The maxThreads in Tomcat is not the same under Blocking I-Tomcat O and No-Blocking I-Bank O.

Dubbo defaults to a single connection, and there is also a distinction between the Imax O thread (pool) and the business thread (pool). Generally speaking, the Imax O thread is not a bottleneck, so it is not necessary to have too many, but the business thread can easily be called a bottleneck.

Redis is also multithreaded after 6. 0, but it is only multithreaded by IBG O, and the "business" processing is still single-threaded.

So, don't worry about setting up how many threads. There is no standard answer, be sure to combine the scenario, with the goal, through testing to find the most appropriate number of threads.

Some students may have questions: "there is no pressure on our system, we don't need such an appropriate number of threads, it's just a simple asynchronous scenario that doesn't affect other functions of the system."

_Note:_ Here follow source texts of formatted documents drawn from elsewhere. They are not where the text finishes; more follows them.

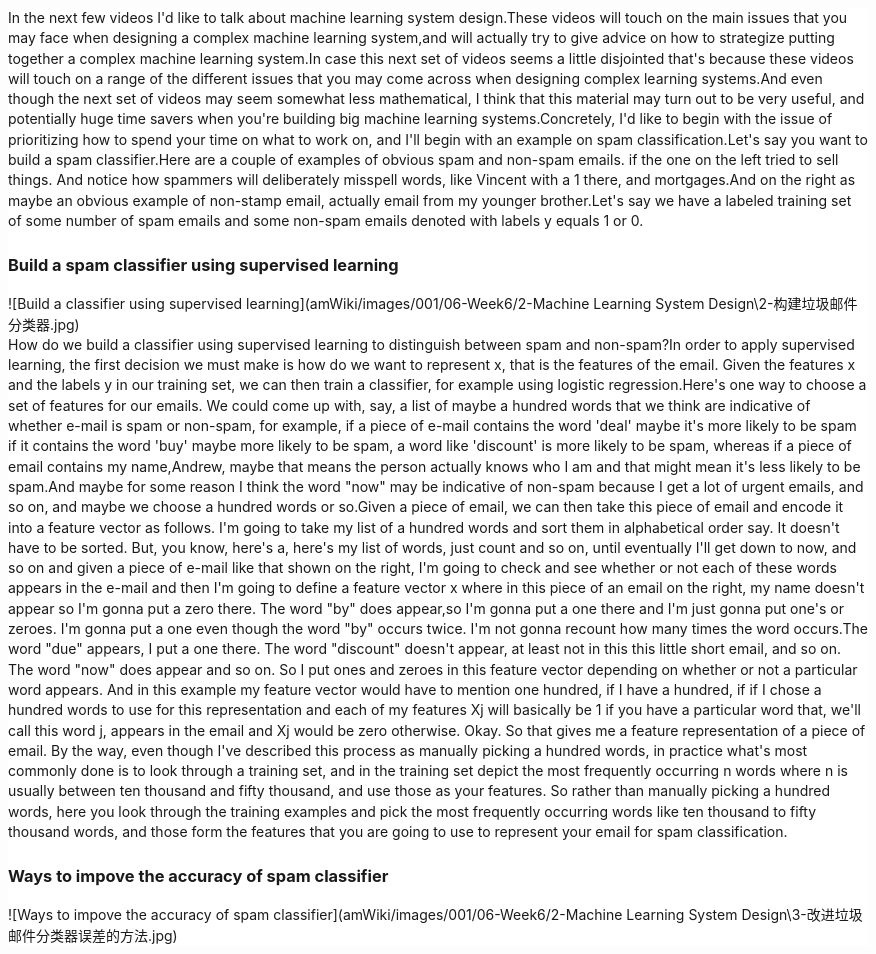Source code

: In the next few videos I'd like to talk about machine learning system design.These videos will touch on the main issues that you may face when designing a complex machine learning system,and will actually try to give advice on how to strategize putting together a complex machine learning system.In case this next set of videos seems a little disjointed that's because these videos will touch on a range of the different issues that you may come across when designing complex learning systems.And even though the next set of videos may seem somewhat less mathematical, I think that this material may turn out to be very useful, and potentially huge time savers when you're building big machine learning systems.Concretely, I'd like to begin with the issue of prioritizing how to spend your time on what to work on, and I'll begin with an example on spam classification.Let's say you want to build a spam classifier.Here are a couple of examples of obvious spam and non-spam emails.
if the one on the left tried to sell things. And notice how spammers will deliberately misspell words, like Vincent with a 1 there, and mortgages.And on the right as maybe an obvious example of non-stamp email, actually email from my younger brother.Let's say we have a labeled training set of some number of spam emails and some non-spam emails denoted with labels y equals 1 or 0.
### Build a spam classifier using supervised learning
![Build a classifier using supervised learning](amWiki/images/001/06-Week6/2-Machine Learning System Design\2-构建垃圾邮件分类器.jpg)  
How do we build a classifier using supervised learning to distinguish between spam and non-spam?In order to apply supervised learning, the first decision we must make is how do we want to represent x, that is the features of the email. Given the features x and the labels y in our training set, we can then train a classifier, for example using logistic regression.Here's one way to choose a set of features for our emails.
We could come up with, say, a list of maybe a hundred words that we think are indicative of whether e-mail is spam or non-spam, for example, if a piece of e-mail contains the word 'deal' maybe it's more likely to be spam if it contains the word 'buy' maybe more likely to be spam, a word like 'discount' is more likely to be spam, whereas if a piece of email contains my name,Andrew, maybe that means the person actually knows who I am and that might mean it's less likely to be spam.And maybe for some reason I think the word "now" may be indicative of non-spam because I get a lot of urgent emails, and so on, and maybe we choose a hundred words or so.Given a piece of email, we can then take this piece of email and encode it into a feature vector as follows. I'm going to take my list of a hundred words and sort them in alphabetical order say. It doesn't have to be sorted. But, you know, here's a, here's my list of words, just count and so on, until eventually I'll get down to now, and so on and given a piece of e-mail like that shown on the right, I'm going to check and see whether or not each of these words appears in the e-mail and then I'm going to define a feature vector x where in this piece of an email on the right, my name doesn't appear so I'm gonna put a zero there. The word "by" does appear,so I'm gonna put a one there and I'm just gonna put one's or zeroes. I'm gonna put a one even though the word "by" occurs twice. I'm not gonna recount how many times the word occurs.The word "due" appears, I put a one there. The word "discount" doesn't appear, at least not in this this little short email, and so on. The word "now" does appear and so on. So I put ones and zeroes in this feature vector depending on whether or not a particular word appears. And in this example my feature vector would have to mention one hundred,
if I have a hundred, if if I chose a hundred words to use for this representation and each of my features Xj will basically be 1 if you have a particular word that, we'll call this word j, appears in the email and Xj would be zero otherwise. Okay. So that gives me a feature representation of a piece of email. By the way, even though I've described this process as manually picking a hundred words, in practice what's most commonly done is to look through a training set, and in the training set depict the most frequently occurring n words where n is usually between ten thousand and fifty thousand, and use those as your features. So rather than manually picking a hundred words, here you look through the training examples and pick the most frequently occurring words like ten thousand to fifty thousand words, and those form the features that you are going to use to represent your email for spam classification.
### Ways to impove the accuracy of spam classifier
![Ways to impove the accuracy of spam classifier](amWiki/images/001/06-Week6/2-Machine Learning System Design\3-改进垃圾邮件分类器误差的方法.jpg)  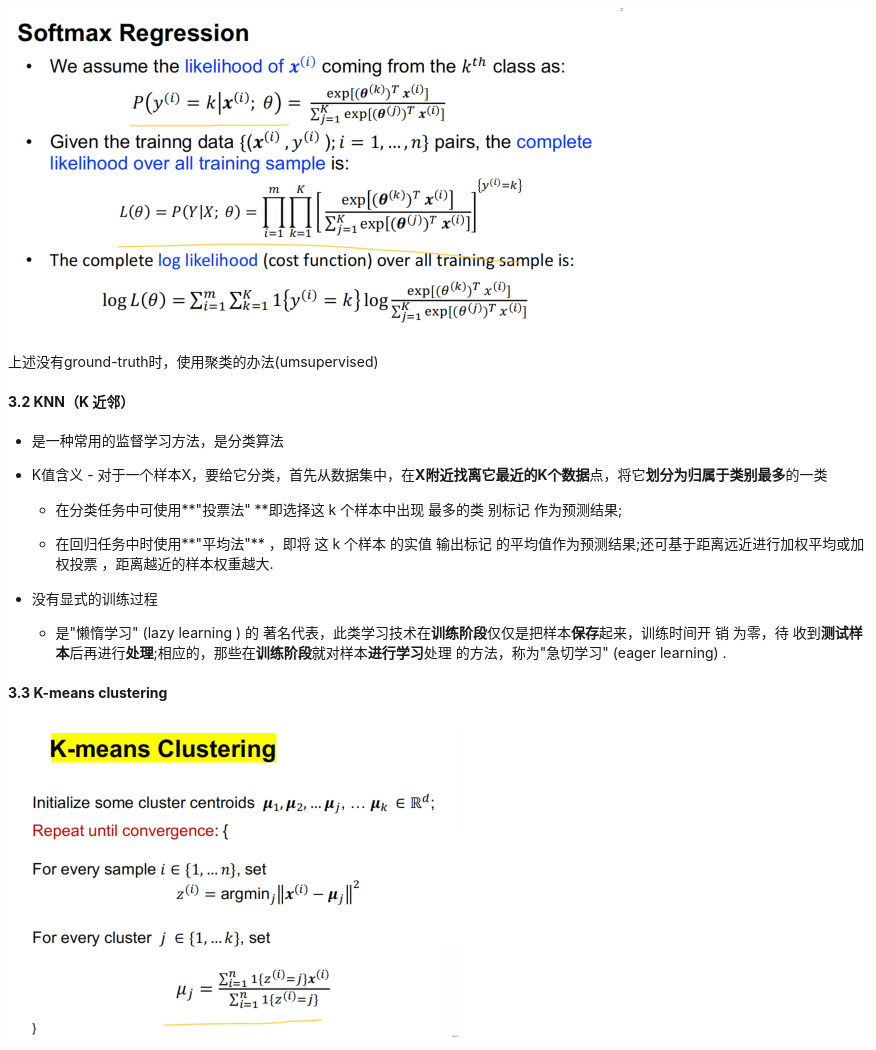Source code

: ![image-20240112233725817](.\asset\softmax.png)



上述没有ground-truth时，使用聚类的办法(umsupervised)

#### 3.2 KNN（K 近邻）

* 是一种常用的监督学习方法，是分类算法

* K值含义 - 对于一个样本X，要给它分类，首先从数据集中，在**X附近找离它最近的K个数据**点，将它**划分为归属于类别最多**的一类

  * 在分类任务中可使用**"投票法" **即选择这 k 个样本中出现 最多的类 别标记 作为预测结果;

  * 在回归任务中时使用**"平均法"** ，即将 这 k 个样本 的实值 输出标记 的平均值作为预测结果;还可基于距离远近进行加权平均或加权投票 ，距离越近的样本权重越大.

* 没有显式的训练过程
  * 是"懒惰学习" (lazy learning ) 的 著名代表，此类学习技术在**训练阶段**仅仅是把样本**保存**起来，训练时间开 销 为零，待 收到**测试样本**后再进行**处理**;相应的，那些在**训练阶段**就对样本**进行学习**处理 的方法，称为"急切学习" (eager learning) .

#### 3.3 K-means clustering

![image-20240112234005286](.\asset\kclustering.png)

Very normal, many internal business systems, do not need any performance, stable and easy to use to meet the requirements. Then my recommended number of threads is the number of CPU cores.

05 Appendix

Java gets the number of CPU cores:

Runtime.getRuntime () .availableProcessors () / / gets the number of logical cores, such as 6 cores and 12 threads, then 12 is returned

Linux gets the number of CPU cores:

# Total number of cores = number of physical CPU X number of cores per physical CPU # total number of logical CPU = number of physical CPU X number of cores per physical CPU X number of hyperthreads # View the number of physical CPU cat / proc/cpuinfo | grep "physical id" | sort | uniq | wc-l # View the number of core in each physical CPU (that is, the number of cores) cat / proc/cpuinfo | grep "cpu cores" | uniq # View the number of logical CPU cat / proc / cpuinfo | grep "processor" | wc-l so far I believe you have a deeper understanding of "how to understand the number of threads and CPU utilization". You might as well do it in practice. Here is the website, more related content can enter the relevant channels to inquire, follow us, continue to learn!

Welcome to subscribe "Shulou Technology Information " to get latest news, interesting things and hot topics in the IT industry, and controls the hottest and latest Internet news, technology news and IT industry trends.

*The comments in the above article only represent the author's personal views and do not represent the views and positions of this website. If you have more insights, please feel free to contribute and share.